Artist: Eva Besnyö (1910-2003)
Starnberger-Strasse, Berlin, 1931
Gelatin silver print, format 38x39cm, signed in pencil on the reverse, 1931, printed later by masterprinter Michael Windig (De Verbeelding), mounted and framed in black wooden frame with museumglass. Available an edition of 7.
Eva Besnyö (1910-2003) is born in Budapest. At the age of fifteen she gets a Kodak Brownie. After the grammar school Eva follows a training with the then well-known photographer Jozsef Pecsi. From her father she gets a Rolleiflex camera with negatives of 6×6 cm. With this type of camera she will continue to work until 1969.
In 1930 she leaves for Berlin and meets her later husband John Fernhout. Through him she is included in the circle around the painter Charley Toorop. In the thirties she photographs a lot of architecture in commission. Because of increasing anti-Semitism, it is difficult for Eva to remain active as a Jewish photographer in Berlin. After a holiday in Hungary she moves to the Netherlands in the autumn. At the Lake Balaton in Hungary she makes her famous photo of a boy with bass.

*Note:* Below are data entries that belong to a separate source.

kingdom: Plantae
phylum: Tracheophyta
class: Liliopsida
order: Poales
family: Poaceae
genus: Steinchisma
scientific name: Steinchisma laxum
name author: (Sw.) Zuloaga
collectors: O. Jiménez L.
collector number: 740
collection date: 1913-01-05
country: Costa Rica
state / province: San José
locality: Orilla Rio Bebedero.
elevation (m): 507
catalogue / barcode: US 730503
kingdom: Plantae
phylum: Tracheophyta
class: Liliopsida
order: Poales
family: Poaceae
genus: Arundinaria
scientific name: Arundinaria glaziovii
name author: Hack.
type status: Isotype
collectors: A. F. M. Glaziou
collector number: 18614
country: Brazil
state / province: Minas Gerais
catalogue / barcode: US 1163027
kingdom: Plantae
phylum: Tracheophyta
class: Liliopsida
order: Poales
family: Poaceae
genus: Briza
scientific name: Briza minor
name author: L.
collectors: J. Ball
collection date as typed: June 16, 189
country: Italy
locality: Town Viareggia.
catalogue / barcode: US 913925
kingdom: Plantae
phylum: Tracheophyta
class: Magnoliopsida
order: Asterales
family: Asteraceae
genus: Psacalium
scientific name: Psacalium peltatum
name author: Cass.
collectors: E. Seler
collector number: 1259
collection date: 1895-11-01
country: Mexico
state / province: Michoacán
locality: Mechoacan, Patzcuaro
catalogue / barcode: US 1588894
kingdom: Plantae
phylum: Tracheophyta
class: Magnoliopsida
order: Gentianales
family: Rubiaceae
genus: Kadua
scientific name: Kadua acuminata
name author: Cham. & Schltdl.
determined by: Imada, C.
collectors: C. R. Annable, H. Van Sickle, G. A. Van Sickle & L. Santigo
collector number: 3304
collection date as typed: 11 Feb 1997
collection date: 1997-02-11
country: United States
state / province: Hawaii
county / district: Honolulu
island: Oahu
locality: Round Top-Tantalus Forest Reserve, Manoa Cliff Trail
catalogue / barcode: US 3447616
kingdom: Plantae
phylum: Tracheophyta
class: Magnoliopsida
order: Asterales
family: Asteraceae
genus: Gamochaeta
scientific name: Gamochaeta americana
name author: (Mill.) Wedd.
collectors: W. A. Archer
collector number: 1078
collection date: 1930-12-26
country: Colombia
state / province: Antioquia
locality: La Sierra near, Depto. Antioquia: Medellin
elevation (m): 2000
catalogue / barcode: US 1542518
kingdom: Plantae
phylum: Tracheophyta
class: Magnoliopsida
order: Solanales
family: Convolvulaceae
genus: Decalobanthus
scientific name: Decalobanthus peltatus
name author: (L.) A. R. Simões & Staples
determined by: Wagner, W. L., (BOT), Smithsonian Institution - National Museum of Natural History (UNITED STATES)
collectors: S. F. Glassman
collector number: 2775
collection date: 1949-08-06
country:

After the war she shifted her field to documentary series. In the seventies Besnyö was intensively involved in the ‘Dolle Mina’ (women’s lib) movement, which she also recorded extensively. In her later life she receives many prestigious prizes, including the Dr. Erich Salomon award in Berlin and, together with Paul Huf, set up the Photography Museum Amsterdam Foundation (FOAM).
Exhibitions: Budapest-Berlin-Amsterdam, Photographien 1930-1989, Berlinischen Galerie (Landesmuseum für Moderne Kunst), 28 October 2011-27 February 2012), Berlin; Fotografie und Architektur, Jeu de Paume: The Sensuous Image, from 22 May 2012 until 23 September 2012, Paris; Budapest-Berlin-Amsterdam, Käthe Kollwitz Museum, 21 September- 9 December 2018, Cologne (Germany).